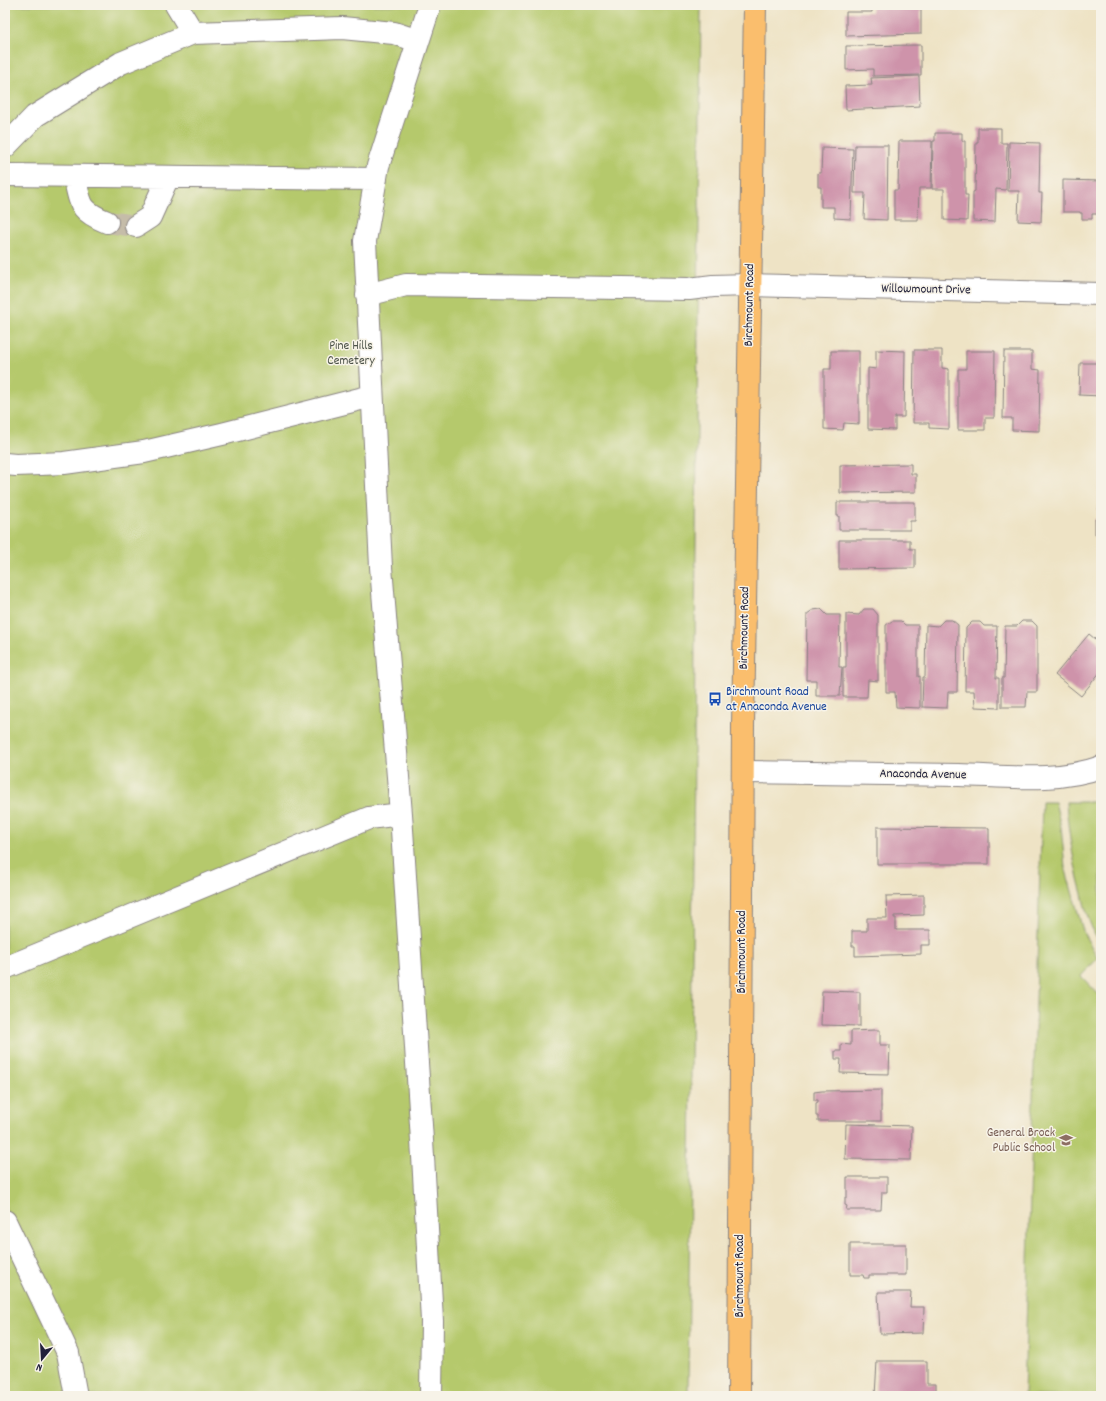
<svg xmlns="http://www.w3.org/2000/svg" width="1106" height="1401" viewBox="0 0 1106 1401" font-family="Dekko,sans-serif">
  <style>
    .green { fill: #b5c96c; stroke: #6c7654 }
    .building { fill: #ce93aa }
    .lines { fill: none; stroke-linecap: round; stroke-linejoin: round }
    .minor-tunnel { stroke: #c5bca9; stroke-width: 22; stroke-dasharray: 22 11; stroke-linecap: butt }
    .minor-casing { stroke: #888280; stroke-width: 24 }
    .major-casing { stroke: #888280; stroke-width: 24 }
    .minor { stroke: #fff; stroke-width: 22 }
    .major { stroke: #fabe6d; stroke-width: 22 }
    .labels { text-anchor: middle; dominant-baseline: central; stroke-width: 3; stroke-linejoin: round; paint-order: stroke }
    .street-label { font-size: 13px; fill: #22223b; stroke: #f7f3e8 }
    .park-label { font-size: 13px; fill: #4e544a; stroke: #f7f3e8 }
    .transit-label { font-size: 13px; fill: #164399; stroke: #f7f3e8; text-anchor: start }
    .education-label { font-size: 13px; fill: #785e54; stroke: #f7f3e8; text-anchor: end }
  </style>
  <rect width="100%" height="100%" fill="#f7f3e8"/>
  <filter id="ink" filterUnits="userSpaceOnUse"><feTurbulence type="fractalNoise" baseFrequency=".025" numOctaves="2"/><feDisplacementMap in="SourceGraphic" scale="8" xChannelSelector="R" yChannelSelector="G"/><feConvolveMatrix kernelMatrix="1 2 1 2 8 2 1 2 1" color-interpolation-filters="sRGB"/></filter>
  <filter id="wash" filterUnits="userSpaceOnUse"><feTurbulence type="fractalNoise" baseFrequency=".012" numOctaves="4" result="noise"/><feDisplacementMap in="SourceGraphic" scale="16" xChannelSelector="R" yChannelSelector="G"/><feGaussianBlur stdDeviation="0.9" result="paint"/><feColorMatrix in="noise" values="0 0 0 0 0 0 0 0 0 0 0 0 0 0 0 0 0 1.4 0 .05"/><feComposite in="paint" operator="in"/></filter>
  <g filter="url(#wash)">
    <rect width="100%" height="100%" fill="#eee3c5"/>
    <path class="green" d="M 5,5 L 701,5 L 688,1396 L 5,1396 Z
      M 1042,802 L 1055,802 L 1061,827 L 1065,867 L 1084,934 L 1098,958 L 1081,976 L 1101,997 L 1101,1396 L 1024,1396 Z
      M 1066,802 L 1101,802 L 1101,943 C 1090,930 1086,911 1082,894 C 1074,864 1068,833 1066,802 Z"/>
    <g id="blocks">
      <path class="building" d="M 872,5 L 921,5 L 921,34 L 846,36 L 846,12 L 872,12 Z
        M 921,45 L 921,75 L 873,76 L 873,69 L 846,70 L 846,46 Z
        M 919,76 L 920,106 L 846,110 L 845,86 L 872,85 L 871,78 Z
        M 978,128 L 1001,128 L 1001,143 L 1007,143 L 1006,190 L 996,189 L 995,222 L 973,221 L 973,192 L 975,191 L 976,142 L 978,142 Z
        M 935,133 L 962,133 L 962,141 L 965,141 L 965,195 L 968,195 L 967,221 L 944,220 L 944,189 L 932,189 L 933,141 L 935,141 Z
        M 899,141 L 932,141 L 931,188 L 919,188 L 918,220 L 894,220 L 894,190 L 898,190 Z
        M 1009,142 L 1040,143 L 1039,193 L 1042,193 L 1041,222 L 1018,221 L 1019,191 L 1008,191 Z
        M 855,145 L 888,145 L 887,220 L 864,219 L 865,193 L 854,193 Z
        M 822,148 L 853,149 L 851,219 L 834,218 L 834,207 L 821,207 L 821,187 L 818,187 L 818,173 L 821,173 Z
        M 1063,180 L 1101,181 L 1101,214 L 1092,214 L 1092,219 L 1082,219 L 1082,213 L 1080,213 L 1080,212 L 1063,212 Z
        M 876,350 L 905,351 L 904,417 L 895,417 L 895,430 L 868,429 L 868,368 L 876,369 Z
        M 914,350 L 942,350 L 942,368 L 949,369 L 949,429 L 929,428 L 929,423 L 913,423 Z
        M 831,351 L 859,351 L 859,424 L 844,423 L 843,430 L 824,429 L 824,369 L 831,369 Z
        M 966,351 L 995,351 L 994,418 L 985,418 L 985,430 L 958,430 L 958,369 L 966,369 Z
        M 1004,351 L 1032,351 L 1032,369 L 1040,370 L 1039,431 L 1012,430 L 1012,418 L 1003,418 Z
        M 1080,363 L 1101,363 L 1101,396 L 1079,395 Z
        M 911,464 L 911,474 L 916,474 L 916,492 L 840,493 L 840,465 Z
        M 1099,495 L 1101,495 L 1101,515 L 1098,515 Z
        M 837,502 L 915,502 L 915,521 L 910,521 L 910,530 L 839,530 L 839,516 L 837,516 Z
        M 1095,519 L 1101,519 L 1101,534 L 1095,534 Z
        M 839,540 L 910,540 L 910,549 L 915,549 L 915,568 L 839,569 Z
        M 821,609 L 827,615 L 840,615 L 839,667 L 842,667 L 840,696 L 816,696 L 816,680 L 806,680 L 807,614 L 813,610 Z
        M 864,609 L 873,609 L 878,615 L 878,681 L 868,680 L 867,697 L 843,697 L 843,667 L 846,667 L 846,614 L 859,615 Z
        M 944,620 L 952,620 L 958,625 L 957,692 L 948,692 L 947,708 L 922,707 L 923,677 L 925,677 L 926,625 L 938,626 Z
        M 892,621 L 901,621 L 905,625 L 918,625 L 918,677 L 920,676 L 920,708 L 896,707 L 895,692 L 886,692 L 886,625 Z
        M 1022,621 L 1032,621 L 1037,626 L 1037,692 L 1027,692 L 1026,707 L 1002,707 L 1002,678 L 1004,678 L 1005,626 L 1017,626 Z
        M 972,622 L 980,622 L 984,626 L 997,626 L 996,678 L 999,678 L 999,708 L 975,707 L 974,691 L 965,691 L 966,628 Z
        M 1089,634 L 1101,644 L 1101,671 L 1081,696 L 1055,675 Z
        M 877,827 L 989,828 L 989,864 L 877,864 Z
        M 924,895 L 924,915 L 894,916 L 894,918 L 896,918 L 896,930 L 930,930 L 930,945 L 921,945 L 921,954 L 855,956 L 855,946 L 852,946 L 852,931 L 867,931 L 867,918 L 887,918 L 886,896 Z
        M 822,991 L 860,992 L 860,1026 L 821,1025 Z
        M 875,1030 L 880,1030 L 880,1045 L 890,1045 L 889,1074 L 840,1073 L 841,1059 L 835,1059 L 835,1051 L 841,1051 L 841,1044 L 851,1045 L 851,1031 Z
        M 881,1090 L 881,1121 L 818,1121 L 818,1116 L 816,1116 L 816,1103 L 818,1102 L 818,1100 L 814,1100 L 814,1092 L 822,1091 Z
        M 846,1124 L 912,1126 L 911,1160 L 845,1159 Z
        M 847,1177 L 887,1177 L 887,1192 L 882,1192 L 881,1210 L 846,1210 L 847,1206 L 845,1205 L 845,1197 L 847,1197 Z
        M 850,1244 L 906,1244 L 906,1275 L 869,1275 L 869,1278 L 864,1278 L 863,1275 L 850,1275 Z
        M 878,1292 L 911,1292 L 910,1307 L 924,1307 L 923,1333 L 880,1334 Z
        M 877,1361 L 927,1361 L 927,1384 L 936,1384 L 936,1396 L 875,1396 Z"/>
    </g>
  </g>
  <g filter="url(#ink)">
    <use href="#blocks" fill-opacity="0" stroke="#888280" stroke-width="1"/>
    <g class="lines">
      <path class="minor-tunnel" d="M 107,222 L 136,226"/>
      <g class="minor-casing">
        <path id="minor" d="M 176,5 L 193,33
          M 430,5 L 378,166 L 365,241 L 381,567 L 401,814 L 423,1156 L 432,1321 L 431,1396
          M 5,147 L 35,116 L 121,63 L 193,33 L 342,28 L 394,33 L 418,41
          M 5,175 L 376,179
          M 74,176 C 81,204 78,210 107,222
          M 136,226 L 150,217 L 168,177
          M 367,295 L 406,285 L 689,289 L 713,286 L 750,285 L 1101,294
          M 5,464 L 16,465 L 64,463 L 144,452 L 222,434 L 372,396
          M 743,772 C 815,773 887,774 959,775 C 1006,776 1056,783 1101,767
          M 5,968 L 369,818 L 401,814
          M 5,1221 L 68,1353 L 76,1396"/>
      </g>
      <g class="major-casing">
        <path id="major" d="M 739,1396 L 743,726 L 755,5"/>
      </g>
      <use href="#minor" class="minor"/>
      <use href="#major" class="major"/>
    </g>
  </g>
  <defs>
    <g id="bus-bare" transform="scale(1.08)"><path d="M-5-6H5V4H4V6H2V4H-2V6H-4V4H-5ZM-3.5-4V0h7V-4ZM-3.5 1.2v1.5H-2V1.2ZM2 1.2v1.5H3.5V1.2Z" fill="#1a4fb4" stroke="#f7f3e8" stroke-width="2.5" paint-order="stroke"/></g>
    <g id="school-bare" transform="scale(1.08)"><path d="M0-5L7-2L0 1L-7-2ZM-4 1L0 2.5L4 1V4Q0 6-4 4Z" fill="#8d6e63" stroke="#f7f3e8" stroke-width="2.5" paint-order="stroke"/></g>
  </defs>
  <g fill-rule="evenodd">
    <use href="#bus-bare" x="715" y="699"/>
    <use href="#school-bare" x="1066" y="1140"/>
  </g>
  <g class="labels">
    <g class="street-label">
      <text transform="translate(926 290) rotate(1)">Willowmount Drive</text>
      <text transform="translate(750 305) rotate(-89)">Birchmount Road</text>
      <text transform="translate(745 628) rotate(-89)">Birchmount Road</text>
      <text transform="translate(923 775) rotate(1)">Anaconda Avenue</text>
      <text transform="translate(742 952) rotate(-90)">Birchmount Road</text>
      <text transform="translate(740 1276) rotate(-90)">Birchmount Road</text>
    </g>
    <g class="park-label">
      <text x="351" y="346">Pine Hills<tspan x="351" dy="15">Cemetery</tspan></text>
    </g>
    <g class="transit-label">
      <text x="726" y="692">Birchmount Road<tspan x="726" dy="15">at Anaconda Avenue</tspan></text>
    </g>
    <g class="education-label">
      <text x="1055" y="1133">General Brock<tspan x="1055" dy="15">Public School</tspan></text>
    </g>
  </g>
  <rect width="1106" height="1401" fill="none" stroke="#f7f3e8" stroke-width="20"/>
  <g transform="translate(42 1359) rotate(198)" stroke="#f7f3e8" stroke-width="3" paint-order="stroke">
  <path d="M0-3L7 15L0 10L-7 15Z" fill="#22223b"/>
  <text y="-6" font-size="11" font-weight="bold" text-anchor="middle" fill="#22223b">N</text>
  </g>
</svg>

+===+

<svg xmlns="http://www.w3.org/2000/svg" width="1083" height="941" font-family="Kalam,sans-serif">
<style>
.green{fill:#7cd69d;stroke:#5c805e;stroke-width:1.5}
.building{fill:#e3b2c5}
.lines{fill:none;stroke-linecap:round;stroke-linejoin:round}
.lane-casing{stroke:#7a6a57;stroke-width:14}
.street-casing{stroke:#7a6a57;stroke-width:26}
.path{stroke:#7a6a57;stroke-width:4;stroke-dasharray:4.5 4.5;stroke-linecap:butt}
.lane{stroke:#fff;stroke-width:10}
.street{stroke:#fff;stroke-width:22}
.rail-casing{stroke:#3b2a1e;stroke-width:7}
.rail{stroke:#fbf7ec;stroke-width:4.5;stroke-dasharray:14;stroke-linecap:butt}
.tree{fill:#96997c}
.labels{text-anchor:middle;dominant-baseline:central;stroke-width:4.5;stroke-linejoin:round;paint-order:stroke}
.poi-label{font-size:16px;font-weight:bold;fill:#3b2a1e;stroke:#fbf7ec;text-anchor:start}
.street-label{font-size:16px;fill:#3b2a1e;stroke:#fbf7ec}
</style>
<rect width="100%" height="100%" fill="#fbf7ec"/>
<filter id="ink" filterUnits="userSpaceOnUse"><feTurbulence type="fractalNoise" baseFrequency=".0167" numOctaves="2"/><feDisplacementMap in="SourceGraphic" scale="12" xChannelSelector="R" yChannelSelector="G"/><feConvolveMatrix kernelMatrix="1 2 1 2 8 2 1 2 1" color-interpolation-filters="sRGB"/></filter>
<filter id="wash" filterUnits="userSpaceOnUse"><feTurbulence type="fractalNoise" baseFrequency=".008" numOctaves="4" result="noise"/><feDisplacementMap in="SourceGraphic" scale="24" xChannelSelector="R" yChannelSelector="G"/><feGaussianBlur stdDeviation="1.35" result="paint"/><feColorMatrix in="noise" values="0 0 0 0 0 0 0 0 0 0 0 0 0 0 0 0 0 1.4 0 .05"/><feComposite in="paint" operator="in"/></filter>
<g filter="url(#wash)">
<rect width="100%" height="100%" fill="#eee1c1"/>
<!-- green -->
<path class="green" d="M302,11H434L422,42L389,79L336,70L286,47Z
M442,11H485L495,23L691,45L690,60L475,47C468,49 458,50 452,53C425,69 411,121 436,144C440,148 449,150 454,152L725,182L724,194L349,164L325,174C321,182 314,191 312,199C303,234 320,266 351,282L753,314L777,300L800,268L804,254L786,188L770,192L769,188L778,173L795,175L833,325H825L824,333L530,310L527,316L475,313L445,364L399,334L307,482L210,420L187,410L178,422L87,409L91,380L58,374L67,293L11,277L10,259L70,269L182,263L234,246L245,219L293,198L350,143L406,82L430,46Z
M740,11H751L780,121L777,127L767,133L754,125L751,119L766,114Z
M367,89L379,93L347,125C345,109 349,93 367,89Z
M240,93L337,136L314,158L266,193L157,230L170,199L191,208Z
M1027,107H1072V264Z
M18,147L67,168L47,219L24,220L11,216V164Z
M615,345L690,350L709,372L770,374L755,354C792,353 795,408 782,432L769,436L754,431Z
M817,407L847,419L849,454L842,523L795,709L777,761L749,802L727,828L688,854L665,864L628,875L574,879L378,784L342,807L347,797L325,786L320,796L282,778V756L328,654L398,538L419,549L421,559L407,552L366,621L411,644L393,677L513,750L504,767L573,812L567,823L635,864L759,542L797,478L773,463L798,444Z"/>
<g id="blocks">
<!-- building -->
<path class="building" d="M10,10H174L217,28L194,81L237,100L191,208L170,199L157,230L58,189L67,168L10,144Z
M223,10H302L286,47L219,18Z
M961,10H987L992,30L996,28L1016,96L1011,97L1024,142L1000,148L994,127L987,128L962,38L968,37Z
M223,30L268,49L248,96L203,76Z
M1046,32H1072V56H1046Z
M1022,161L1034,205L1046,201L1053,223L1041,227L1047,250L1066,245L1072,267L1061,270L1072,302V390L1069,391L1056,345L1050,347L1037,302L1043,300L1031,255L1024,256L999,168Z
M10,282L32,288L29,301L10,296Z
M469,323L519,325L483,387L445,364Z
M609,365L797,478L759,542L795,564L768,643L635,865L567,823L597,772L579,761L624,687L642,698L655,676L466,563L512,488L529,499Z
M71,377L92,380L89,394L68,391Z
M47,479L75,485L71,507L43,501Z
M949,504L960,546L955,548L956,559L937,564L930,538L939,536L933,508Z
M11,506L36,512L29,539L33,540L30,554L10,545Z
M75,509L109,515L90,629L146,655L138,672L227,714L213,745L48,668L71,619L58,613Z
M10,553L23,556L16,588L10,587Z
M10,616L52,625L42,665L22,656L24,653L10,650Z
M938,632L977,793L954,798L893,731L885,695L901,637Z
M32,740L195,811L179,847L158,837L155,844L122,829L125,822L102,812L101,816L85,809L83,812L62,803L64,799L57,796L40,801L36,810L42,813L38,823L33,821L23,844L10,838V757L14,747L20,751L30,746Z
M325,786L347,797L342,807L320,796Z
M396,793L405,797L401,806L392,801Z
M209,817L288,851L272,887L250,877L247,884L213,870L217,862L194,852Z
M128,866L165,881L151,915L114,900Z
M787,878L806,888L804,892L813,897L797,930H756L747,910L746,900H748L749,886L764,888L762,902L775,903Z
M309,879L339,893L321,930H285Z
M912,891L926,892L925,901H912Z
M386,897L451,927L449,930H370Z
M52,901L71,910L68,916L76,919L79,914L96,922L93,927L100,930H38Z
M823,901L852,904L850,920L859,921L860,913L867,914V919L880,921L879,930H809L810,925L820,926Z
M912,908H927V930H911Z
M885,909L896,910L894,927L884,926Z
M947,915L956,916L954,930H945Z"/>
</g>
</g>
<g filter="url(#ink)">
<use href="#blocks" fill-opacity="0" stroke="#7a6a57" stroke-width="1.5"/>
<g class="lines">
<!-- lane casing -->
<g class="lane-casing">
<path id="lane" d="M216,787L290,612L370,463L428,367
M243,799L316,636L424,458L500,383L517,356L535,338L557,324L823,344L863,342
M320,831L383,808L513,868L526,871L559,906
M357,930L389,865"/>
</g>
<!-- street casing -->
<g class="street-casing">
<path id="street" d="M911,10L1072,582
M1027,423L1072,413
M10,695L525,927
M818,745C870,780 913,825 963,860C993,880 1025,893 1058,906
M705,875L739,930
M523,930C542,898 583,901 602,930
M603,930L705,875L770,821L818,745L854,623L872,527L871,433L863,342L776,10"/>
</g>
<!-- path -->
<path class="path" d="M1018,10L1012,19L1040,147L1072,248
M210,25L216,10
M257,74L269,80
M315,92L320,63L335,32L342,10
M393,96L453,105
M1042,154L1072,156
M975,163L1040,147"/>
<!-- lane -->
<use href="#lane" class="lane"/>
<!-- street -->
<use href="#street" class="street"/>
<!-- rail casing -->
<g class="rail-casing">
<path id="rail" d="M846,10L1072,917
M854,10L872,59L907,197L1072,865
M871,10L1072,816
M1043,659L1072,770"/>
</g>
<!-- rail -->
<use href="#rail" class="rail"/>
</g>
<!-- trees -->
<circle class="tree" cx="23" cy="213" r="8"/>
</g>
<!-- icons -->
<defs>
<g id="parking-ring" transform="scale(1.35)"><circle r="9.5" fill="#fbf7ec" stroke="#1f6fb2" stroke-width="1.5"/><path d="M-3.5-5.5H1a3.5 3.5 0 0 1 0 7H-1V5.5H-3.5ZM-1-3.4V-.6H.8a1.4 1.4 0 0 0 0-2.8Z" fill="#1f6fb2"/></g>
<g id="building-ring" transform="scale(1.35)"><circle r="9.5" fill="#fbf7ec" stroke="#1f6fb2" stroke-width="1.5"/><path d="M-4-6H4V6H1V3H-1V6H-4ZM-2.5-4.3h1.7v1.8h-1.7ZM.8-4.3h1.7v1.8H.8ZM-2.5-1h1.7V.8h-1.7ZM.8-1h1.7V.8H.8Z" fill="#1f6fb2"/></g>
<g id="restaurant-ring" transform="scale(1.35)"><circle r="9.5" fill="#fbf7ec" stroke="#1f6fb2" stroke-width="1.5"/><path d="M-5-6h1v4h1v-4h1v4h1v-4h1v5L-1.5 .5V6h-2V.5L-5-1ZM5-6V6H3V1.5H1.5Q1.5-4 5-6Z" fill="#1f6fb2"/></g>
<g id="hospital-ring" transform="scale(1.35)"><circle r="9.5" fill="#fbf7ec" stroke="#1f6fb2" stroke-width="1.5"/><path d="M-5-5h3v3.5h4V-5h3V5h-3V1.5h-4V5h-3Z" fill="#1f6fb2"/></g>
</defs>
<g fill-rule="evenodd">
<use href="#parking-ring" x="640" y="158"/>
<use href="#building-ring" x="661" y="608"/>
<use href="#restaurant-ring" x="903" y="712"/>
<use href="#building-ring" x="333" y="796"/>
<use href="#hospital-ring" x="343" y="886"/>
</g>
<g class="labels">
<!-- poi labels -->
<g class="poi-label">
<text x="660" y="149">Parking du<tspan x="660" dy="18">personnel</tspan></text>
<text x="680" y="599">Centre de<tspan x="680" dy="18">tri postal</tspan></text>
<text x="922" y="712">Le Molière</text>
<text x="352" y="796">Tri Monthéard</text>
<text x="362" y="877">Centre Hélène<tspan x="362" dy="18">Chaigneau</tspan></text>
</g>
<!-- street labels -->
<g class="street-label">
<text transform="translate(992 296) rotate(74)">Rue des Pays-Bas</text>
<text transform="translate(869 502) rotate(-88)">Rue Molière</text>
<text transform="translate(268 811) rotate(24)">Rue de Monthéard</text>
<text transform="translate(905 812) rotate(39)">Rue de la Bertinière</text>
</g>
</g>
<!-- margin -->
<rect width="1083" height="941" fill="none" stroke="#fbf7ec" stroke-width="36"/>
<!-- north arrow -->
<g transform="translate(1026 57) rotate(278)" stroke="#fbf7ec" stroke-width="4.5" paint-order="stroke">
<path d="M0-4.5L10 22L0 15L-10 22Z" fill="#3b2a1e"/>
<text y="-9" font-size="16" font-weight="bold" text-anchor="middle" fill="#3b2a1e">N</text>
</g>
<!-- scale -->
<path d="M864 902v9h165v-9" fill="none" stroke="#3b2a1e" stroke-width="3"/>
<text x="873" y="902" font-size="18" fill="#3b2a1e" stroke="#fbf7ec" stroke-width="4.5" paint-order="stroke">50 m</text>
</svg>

+===+

■ **Problem description**: Copy out every line of the data where the word "dasharray" occurs.

■ **The completed task**:
    .minor-tunnel { stroke: #c5bca9; stroke-width: 22; stroke-dasharray: 22 11; stroke-linecap: butt }
.path{stroke:#7a6a57;stroke-width:4;stroke-dasharray:4.5 4.5;stroke-linecap:butt}
.rail{stroke:#fbf7ec;stroke-width:4.5;stroke-dasharray:14;stroke-linecap:butt}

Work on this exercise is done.